- **DOCUMENT EXCERPT**

Dixon turned to the Liberal Party's former federal director
Lynton Crosby and its current
pollster Mark Textor - of
Canberra's hottest new government relations consultancy Crosby Textor - to help him refine his message
and make sure it hit the target.
What Dixon wants is the repeal of the Qantas Sale Act which
places strict controls on Qantas's level of foreign ownership.
But with foreign ownership of Australian corporate icons always a
sensitive political issue, Qantas has never managed to convince the
government on the merits of such a move.
Not exactly an outsider when it comes to parliament house - Dixon
has successfully lobbied Howard and Transport Minister John Anderson
on a number of issues from blocking the sale of Ansett to Singapore
Airlines in 2000, to preventing Emirates from getting greater access
to Australian skies earlier this year - Dixon's talent for
persuasion has nevertheless been exposed on the foreign ownership
issue.
What Crosby Textor offered Dixon was quantitative
and qualitative research - the raw material of modern politics - to
help politicians understand how the idea of increased foreign
ownership in Qantas could be presented to the public in a positive
way.
With the results of that research still being pored over, the
political class in Canberra has awaiting Dixon's next move.
Lobbyists used to be regarded as just "door openers", political
flunkies who inhabited a shadowy world in which a tidy sum could
facilitate a meeting with Canberra's powerbrokers.
Today's lobbyist however is a much more refined beast.
Armed with not only their contact books, they prowl the corridors
of power in their sharp suits spruiking many varied instruments of
manipulation and solutions to a hundred political headaches.
With fees of up to $500 an hour, they'd want to be setting up
more than just a tea and biscuit with the relevant minister.
In the past these self-proclaimed fixers have tended to come from
the journalistic ranks, but today they are much more likely to have
graduated from deep inside the political bunker of Parliament
House.
Ex-advisers who claim an intimate knowledge of the political,
legislative and regulatory processes - not to mention ministerial
foibles - promise to deliver real and effective results for their
clients.
They are, in fact, guns-for-hire who have parlayed their status
and expertise as former political insiders into a profit-making
proposition. The practitioners of this particular art of persuasion
don't like to reveal too much about their modus operandi and they
certainly won't tell all about their clients.
According to Canberra lobbying veteran Peter Sekuless, now a
part-time consultant with the government relations firm Gavin
Anderson, the nature of the lobbying game has changed fundamentally
since the Howard government came to power.

- **THINGS TO DO**
a. Say whether each statement agrees with the article on Canberra lobbying, answering yes or no and quoting the deciding words: (i) Qantas has persuaded the government to repeal the Qantas Sale Act; (ii) lobbyists today are more likely to come from inside Parliament House than from journalism; (iii) lobbyists charge fees of up to $500 an hour.
b. Resume the article on Canberra lobbying after its last sentence and keep writing it.

- **ENTRIES SHOWN**

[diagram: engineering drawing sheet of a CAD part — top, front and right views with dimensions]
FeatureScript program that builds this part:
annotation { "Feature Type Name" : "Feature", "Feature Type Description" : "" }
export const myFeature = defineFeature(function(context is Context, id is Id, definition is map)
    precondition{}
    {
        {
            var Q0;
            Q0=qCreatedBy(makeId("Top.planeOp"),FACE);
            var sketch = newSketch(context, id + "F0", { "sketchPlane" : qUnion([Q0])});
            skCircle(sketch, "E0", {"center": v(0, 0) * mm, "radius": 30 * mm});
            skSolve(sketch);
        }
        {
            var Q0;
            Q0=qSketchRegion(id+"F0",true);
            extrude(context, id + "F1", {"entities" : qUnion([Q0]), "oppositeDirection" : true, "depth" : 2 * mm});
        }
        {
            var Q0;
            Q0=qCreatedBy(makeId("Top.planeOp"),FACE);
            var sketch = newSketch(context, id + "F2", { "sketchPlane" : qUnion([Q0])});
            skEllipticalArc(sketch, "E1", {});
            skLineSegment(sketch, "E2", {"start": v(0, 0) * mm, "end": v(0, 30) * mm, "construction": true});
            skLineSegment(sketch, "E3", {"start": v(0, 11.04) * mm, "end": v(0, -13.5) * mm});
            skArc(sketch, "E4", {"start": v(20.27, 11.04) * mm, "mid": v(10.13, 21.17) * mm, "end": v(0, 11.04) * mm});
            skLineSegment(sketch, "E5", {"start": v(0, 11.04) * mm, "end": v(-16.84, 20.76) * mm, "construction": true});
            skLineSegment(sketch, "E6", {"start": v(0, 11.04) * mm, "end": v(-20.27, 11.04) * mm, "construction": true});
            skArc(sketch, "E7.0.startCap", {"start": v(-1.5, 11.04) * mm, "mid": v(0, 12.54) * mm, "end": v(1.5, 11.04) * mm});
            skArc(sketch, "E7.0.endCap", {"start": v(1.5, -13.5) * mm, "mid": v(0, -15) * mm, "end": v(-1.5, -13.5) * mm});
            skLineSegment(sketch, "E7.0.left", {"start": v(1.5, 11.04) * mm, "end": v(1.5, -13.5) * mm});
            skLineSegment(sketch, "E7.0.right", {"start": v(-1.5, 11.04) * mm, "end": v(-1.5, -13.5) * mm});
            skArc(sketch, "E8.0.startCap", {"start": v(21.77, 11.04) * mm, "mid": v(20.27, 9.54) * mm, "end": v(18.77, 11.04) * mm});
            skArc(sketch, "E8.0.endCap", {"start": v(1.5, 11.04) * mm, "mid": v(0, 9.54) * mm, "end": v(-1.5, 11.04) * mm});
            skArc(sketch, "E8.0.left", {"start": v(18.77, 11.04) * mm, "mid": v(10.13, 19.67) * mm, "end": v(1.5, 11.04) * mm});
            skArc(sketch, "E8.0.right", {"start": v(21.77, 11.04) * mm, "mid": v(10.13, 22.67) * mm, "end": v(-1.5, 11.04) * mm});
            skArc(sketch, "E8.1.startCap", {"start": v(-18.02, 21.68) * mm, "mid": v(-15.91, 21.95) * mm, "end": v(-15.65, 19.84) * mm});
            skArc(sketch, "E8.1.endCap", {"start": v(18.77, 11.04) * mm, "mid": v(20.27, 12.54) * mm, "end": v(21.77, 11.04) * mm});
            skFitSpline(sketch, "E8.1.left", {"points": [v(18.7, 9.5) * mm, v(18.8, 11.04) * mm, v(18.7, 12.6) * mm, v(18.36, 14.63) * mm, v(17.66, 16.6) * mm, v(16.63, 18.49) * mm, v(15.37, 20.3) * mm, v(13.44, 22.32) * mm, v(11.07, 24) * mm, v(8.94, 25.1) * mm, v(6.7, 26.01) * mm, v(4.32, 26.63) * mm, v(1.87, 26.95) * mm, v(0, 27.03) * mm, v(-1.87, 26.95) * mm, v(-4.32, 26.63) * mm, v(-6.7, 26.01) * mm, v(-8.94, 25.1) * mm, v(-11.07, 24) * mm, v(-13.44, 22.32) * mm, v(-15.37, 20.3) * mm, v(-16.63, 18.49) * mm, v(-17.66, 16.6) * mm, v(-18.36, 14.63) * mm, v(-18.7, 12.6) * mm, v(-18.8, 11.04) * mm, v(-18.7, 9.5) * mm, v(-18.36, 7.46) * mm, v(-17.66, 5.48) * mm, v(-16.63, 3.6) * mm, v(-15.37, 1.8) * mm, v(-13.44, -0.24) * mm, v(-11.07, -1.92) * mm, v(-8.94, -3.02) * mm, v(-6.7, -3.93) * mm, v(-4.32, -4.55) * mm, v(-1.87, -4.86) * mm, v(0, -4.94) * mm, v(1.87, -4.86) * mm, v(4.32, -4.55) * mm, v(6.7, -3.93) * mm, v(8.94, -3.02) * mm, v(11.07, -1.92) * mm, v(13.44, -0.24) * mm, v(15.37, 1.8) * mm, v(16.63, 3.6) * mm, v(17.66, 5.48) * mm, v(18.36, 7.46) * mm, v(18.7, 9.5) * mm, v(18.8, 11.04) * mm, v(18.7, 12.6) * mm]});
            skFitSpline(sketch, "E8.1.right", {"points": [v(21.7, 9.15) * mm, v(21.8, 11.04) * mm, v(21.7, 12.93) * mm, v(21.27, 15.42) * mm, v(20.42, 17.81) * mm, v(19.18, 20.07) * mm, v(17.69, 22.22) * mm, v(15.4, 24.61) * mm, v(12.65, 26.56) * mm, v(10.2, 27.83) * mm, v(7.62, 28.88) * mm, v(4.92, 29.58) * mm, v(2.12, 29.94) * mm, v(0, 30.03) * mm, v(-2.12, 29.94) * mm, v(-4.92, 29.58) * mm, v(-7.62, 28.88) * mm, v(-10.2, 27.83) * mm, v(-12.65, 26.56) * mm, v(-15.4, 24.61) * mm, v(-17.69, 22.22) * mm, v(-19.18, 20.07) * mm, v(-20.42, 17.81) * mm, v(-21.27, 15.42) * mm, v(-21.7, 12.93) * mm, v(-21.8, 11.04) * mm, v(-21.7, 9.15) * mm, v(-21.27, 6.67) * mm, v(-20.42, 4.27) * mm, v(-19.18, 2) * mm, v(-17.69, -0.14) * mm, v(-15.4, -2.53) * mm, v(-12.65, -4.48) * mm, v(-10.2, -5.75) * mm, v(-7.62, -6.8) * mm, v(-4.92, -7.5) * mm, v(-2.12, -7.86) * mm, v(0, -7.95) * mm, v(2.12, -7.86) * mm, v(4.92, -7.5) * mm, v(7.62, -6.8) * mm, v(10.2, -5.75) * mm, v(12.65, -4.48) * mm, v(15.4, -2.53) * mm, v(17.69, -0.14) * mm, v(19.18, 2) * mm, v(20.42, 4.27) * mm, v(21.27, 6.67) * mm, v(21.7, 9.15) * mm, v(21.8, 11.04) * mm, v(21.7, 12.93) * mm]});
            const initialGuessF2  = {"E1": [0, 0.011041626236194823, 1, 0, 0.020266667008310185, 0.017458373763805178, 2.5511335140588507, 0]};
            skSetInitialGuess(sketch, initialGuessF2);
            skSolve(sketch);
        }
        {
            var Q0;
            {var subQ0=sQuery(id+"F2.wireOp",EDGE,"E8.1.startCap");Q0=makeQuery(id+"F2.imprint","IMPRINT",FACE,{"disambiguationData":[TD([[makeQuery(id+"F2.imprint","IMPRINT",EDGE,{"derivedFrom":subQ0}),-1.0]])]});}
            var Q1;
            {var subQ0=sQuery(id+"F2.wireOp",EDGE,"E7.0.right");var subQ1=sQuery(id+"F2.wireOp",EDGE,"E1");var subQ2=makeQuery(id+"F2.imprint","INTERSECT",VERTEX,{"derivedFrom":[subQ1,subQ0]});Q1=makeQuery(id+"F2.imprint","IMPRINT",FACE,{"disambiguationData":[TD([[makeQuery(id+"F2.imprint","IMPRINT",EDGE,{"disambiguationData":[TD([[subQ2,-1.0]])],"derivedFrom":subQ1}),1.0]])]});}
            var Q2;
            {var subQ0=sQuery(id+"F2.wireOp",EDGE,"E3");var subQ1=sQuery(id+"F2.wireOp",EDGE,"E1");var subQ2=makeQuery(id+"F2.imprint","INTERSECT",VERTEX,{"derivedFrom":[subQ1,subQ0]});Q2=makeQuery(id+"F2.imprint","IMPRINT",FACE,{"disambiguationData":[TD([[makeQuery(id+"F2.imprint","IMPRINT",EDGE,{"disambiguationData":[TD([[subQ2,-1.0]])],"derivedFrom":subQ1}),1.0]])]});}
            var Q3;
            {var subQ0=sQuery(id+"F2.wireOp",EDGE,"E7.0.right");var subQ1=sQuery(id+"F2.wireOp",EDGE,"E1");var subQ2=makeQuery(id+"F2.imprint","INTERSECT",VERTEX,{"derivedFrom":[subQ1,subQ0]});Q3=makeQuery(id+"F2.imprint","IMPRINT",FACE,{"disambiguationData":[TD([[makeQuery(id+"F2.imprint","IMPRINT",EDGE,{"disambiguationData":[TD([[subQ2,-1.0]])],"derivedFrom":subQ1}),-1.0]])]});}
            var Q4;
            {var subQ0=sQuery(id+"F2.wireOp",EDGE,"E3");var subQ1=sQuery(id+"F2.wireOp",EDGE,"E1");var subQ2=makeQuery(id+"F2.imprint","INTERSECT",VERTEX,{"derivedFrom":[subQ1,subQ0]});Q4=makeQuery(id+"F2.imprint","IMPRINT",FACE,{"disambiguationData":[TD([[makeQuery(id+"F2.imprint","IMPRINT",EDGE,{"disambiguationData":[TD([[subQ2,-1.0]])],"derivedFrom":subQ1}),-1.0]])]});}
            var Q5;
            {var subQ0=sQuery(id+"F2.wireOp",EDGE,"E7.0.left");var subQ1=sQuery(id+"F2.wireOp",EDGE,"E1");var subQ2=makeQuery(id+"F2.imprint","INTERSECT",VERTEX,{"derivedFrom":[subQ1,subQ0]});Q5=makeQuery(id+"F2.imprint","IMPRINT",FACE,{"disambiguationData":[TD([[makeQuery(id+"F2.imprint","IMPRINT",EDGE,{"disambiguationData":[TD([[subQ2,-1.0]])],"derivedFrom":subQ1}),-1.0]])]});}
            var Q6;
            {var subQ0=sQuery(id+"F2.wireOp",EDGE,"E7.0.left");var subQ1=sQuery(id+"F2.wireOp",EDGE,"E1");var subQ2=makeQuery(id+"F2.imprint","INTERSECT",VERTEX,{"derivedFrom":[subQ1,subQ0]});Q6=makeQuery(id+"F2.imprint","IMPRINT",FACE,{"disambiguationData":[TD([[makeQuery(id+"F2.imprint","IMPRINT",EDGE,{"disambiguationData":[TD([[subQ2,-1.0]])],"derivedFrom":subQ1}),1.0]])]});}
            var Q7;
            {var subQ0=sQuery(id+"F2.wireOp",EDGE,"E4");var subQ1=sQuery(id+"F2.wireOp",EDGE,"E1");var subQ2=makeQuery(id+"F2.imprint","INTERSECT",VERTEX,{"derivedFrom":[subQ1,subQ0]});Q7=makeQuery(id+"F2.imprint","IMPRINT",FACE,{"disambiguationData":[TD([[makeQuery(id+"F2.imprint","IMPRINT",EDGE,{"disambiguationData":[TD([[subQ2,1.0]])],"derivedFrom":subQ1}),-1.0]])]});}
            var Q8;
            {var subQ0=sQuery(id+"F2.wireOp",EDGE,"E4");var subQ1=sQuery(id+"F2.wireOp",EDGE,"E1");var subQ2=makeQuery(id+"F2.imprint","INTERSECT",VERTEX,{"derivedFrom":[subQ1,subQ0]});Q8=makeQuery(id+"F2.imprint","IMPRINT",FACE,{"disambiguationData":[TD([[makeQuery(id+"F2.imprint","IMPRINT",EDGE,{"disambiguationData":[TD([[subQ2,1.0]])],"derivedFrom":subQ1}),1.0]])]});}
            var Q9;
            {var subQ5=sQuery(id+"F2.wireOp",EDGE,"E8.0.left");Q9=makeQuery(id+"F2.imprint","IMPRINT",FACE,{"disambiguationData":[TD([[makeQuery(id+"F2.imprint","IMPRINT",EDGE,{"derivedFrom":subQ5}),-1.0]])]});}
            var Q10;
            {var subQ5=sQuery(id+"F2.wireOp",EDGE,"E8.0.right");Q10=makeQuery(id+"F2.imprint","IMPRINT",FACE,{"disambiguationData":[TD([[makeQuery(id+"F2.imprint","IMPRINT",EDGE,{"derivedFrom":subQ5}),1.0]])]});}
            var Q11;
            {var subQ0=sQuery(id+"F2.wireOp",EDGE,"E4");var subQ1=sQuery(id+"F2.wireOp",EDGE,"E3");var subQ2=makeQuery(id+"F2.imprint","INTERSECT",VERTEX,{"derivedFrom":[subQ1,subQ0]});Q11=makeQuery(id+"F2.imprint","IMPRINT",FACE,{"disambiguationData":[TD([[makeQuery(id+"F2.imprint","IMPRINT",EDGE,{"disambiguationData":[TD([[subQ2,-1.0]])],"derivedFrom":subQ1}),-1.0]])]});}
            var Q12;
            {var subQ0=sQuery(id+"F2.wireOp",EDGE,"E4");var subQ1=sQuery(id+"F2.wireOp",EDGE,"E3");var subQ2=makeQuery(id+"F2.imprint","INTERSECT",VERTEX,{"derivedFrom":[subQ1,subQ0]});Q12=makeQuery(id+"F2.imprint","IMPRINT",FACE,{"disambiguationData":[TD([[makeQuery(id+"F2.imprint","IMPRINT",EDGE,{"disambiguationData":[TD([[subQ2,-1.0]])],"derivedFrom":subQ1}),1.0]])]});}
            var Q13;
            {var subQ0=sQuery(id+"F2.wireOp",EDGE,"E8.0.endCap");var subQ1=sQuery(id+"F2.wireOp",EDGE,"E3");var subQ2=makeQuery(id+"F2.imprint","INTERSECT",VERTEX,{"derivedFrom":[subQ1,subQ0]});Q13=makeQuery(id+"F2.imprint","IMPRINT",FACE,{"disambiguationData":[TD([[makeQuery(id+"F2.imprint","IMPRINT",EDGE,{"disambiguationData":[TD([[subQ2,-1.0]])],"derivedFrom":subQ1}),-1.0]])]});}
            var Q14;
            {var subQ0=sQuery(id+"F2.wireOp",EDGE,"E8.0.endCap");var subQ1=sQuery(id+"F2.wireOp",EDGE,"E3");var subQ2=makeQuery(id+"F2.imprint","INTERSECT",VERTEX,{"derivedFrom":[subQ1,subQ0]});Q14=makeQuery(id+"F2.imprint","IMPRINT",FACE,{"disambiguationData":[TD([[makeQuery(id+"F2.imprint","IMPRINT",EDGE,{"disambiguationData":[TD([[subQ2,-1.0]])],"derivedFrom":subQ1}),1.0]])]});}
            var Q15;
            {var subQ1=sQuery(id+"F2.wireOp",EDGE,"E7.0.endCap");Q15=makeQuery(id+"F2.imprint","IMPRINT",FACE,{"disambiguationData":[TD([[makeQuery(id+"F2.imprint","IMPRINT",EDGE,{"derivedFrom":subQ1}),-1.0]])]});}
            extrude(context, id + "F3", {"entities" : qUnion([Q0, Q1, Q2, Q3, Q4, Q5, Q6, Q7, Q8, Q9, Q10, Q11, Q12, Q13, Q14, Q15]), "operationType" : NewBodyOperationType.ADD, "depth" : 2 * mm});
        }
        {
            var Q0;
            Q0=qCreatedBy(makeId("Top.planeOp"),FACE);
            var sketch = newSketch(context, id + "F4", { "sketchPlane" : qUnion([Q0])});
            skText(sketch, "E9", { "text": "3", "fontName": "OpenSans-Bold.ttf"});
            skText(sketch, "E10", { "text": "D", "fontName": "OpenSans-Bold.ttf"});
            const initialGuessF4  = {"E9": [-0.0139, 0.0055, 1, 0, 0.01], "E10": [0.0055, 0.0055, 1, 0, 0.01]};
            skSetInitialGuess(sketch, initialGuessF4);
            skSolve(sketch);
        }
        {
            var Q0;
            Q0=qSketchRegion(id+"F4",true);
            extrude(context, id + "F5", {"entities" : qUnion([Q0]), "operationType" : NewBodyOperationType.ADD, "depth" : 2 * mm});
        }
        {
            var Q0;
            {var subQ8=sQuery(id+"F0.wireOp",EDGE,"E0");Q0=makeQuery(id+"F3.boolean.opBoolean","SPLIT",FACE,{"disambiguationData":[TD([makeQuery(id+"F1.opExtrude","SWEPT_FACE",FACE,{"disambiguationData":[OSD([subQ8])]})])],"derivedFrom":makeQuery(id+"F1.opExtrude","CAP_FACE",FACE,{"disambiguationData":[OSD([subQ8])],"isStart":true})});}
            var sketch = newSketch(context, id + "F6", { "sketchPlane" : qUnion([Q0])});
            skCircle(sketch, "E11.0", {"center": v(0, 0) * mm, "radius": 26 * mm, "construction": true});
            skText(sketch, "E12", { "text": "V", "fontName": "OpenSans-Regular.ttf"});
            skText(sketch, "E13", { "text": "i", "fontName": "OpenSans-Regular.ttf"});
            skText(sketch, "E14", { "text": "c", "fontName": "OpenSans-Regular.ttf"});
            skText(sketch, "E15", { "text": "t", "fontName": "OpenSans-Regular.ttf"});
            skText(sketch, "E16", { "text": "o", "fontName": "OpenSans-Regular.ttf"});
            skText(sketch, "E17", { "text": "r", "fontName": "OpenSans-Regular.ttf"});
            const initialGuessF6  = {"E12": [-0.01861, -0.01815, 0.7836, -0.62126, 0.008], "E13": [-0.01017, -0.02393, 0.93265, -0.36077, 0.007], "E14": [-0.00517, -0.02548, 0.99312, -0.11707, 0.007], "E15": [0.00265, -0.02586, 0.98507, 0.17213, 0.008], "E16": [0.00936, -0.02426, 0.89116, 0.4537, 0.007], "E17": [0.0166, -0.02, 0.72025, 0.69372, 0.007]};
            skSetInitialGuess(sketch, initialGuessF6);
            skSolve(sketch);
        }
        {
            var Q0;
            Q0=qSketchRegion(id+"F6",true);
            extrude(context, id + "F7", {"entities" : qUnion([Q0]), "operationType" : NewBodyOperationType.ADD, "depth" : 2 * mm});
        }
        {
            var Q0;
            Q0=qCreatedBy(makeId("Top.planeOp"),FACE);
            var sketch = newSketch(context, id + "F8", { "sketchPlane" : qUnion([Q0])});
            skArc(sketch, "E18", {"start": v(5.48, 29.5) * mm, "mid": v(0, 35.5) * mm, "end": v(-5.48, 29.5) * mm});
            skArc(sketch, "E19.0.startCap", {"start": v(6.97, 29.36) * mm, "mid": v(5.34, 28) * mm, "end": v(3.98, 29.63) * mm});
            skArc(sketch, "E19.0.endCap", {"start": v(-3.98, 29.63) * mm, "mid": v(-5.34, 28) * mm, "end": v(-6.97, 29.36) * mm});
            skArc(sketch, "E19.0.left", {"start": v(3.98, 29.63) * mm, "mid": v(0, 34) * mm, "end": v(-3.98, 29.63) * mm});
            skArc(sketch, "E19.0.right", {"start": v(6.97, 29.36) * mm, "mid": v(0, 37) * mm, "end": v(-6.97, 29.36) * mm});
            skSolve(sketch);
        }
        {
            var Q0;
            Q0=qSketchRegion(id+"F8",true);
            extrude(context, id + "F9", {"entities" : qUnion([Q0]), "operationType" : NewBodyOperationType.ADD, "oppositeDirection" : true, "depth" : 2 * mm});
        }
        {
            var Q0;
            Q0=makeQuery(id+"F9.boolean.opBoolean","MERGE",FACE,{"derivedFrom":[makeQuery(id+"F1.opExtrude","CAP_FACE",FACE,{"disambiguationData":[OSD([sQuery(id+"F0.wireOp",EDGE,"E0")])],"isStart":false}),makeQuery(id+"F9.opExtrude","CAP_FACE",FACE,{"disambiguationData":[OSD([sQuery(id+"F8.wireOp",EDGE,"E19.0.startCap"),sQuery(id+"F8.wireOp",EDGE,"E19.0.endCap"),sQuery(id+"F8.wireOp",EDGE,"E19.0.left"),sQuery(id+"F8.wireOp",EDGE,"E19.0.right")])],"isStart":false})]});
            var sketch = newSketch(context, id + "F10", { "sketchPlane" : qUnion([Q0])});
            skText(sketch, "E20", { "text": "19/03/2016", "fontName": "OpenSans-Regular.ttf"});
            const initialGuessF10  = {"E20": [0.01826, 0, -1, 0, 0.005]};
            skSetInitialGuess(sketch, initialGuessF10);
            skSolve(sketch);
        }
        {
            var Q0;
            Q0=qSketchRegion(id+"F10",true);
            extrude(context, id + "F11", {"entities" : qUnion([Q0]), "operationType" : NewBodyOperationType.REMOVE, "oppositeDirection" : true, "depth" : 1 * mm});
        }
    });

- **TASK-BY-TASK OUTPUTS**
a.
(i) No: "Qantas has never managed to convince the government on the merits of such a move."
(ii) Yes: "today they are much more likely to have graduated from deep inside the political bunker of Parliament House."
(iii) Yes: "With fees of up to $500 an hour"

b.
"Although in most respects the actual day-to-day work of lobbying
has not changed much over the years, since the election of the first
Howard government in 1996 there has been an appreciable shift in the
power equation from the bureaucracy to the ministry, from the public
service to the politicians and their advisers," says Sekuless.
"To a large extent the Howard government has been more successful
than its predecessors at keeping the reins of power in political
hands at the expense of the bureaucracy.
"As a result the strategies and tactics of lobbyists have had to
adapt accordingly."
That means spending more time physically inside Parliament House
talking to ministers and backbenchers, and less time talking to
bureaucrats.
"In hiring new staff, political experience now tends to outweigh
a bureaucratic background of specific policy knowledge," he
says.
If the word apparatchik didn't exist, it would have to have been
invented to describe Lynton Crosby.
The former Liberal Party boss who directed the party's last two
federal election victories, Crosby
is just the latest Coalition political insider to have opened a
government relations shop in Canberra - although Crosby estimates that political strategy
accounts for only 20 per cent of the business, with the other 80 per
cent focused on investor relations and corporate strategy.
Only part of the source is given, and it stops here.